Ce principe repose sur la capacité de certains matériaux à absorber et restituer de la chaleur lorsqu’ils sont compressés et relâchés. Jusqu’à présent, les dispositifs élastocaloriques atteignaient une puissance de refroidissement limitée à 260 watts, insuffisante pour une utilisation commerciale.
Les défis du refroidissement à grande échelle
Pour atteindre des performances de niveau kilowatt, les chercheurs de la HKUST ont dû surmonter deux obstacles majeurs :
- Équilibrer la puissance spécifique de refroidissement (en anglais specific cooling power ou SCP) avec la masse active. Augmenter simplement la masse de l’alliage nickel-titane réduisait l’efficacité du système.
- Optimiser le transfert thermique à haute fréquence. L’augmentation du débit de chaleur posait un problème de dissipation rapide, limitant la vitesse de refroidissement.
Une architecture innovante et des nanofluides conducteurs
Pour contourner ces limitations, les chercheurs ont développé une architecture “AMF en série – fluide en parallèle”, où 10 unités de refroidissement sont connectées en série dans la direction de l’application de force. L’utilisation de tubes en nickel-titane à paroi mince, avec un ratio surface/volume élevé, améliore l’échange thermique.
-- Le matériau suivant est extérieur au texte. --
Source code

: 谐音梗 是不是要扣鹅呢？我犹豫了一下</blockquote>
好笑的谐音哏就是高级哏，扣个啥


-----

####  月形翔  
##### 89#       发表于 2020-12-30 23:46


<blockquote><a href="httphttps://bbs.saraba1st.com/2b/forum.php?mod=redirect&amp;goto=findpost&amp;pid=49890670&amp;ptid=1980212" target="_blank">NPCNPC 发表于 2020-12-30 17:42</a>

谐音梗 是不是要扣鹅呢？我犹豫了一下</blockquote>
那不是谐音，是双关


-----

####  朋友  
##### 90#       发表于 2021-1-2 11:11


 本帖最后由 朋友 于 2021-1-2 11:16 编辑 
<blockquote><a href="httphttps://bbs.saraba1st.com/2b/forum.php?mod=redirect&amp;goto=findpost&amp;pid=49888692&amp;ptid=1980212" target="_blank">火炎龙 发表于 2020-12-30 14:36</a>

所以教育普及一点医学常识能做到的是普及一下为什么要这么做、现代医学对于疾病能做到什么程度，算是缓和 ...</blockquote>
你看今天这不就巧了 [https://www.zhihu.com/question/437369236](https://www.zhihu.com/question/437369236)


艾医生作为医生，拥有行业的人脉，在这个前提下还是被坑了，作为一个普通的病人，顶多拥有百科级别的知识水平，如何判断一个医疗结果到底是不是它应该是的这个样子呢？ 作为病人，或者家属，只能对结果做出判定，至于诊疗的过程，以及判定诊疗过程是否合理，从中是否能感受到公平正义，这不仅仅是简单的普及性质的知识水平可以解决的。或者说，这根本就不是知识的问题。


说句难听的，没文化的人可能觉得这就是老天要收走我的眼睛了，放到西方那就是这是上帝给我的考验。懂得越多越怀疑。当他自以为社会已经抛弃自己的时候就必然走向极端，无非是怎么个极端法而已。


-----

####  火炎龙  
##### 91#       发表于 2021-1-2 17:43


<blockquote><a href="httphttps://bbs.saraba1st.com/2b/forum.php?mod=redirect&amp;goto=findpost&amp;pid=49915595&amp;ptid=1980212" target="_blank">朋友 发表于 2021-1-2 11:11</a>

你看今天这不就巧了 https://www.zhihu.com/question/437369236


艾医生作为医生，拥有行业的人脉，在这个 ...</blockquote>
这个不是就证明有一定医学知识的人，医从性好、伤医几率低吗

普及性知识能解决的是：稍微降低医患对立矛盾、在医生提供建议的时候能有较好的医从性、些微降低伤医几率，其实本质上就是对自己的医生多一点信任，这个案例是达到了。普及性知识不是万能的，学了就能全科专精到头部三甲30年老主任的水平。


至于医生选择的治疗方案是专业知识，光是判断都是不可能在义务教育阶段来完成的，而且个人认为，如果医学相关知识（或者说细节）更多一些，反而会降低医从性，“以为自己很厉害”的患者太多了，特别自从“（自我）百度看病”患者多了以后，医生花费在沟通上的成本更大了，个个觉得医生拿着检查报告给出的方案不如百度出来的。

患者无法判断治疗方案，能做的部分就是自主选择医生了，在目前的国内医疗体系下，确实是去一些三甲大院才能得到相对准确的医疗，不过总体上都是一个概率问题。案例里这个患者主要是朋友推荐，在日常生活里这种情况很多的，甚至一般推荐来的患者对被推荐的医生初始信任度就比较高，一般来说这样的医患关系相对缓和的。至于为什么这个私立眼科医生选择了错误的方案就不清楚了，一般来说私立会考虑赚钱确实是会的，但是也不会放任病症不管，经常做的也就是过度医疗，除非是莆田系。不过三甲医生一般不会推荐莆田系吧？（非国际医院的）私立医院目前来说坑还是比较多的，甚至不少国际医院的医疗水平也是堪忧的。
Le fluide de refroidissement a également été optimisé : à la place de l’eau distillée, les chercheurs ont utilisé un nanofluide à base de graphène, améliorant la conductivité thermique de 50 % avec une concentration de seulement 2 g/L.
Pour garantir un fonctionnement stable, la pression du système a été maintenue sous 1,5 bar, et une fréquence de 3,5 Hz a été adoptée pour assurer un refroidissement rapide et efficace.
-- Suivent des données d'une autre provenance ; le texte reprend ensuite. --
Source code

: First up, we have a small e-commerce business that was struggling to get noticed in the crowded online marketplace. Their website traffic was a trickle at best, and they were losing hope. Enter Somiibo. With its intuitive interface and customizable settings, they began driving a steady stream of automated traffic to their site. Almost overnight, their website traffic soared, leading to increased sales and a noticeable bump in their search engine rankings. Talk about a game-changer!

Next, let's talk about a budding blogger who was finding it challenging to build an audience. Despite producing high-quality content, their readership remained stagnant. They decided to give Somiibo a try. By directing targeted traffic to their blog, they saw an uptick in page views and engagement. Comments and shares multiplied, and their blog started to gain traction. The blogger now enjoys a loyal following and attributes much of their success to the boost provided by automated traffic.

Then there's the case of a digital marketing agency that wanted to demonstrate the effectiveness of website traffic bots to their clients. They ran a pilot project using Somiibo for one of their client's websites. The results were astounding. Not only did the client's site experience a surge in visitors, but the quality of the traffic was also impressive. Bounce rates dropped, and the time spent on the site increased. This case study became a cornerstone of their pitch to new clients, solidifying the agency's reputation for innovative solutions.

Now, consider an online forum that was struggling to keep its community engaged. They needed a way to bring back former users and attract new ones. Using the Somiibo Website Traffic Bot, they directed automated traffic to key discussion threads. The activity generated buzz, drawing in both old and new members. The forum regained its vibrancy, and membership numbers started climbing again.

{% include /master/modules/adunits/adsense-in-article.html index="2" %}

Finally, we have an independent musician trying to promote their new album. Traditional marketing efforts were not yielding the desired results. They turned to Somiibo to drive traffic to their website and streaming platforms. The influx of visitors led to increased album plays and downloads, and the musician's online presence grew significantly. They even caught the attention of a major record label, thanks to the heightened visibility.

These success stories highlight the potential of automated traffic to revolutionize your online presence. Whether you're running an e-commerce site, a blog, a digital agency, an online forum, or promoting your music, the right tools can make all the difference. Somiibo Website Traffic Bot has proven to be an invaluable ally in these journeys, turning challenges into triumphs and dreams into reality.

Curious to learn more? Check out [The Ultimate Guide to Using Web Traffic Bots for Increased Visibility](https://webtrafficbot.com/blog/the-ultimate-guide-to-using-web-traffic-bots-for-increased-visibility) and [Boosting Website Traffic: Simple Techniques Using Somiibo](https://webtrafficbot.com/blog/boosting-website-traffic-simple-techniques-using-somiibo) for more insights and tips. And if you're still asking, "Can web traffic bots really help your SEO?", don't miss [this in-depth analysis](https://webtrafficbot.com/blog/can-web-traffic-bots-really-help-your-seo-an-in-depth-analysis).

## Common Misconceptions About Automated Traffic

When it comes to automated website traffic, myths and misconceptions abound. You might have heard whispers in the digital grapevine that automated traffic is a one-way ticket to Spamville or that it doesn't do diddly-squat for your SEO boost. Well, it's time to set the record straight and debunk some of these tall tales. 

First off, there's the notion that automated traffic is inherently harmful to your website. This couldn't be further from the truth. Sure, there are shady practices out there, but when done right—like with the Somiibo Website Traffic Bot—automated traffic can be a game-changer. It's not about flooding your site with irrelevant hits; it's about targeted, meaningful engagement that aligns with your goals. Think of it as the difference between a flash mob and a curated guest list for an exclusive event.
Une puissance de refroidissement record
Lors de tests menés dans une maison prototype de 2,7 m³, le dispositif a atteint une puissance de refroidissement de 1 284 watts, avec un SCP de 12,3 W/g, soit près de trois fois plus que tout autre dispositif élastocalorique liquide existant.
En 15 minutes, la température intérieure s’est stabilisée à 21-22°C, malgré une température extérieure de 30-31°C. C’est la première fois qu’un système élastocalorique atteint une puissance de refroidissement suffisante pour des applications à grande échelle.
Vers une adoption industrielle ?
« Ce succès démontre que la technologie élastocalorique peut être déployée à grande échelle », déclare le professeur Sun Qingping, co-auteur de l’étude. « Nous collaborons avec l’industrie pour accélérer sa commercialisation. »
Avec le resserrement des régulations sur les hydrofluorocarbones (HFCs), ce climatiseur sans émission pourrait bouleverser le secteur en offrant une solution efficace, durable et compacte.
Le professeur Yao Shuhuai ajoute que des améliorations sont déjà à l’étude. En optimisant les matériaux élastocaloriques et en améliorant l’architecture rotative du système, les futures versions pourraient réduire encore davantage le temps de refroidissement et augmenter la puissance de refroidissement.
Quelques chiffres sur les climatiseurs
- En 2021, la demande d’électricité liée à la climatisation a atteint 2 000 térawattheures (TWh), soit 8% à 10% de l’électricité consommée dans le monde.
- La consommation d’électricité liée à la climatisation pourrait grimper entre 3 400 et 5 200 TWh d’ici 2050.
- On compte actuellement environ 2 milliards de climatiseurs en service dans le monde et devrait passer à environ 4,5 milliards en 2050
- La Chine et les États-Unis regroupent à eux deux plus de la moitié du stock mondial de climatiseurs.
Source :
Achieving kilowatt-scale elastocaloric cooling by a multi-cell architecture.
Zhou, G., Zhang, L., Li, Z. et al. Nature 639, 87–92 (2025).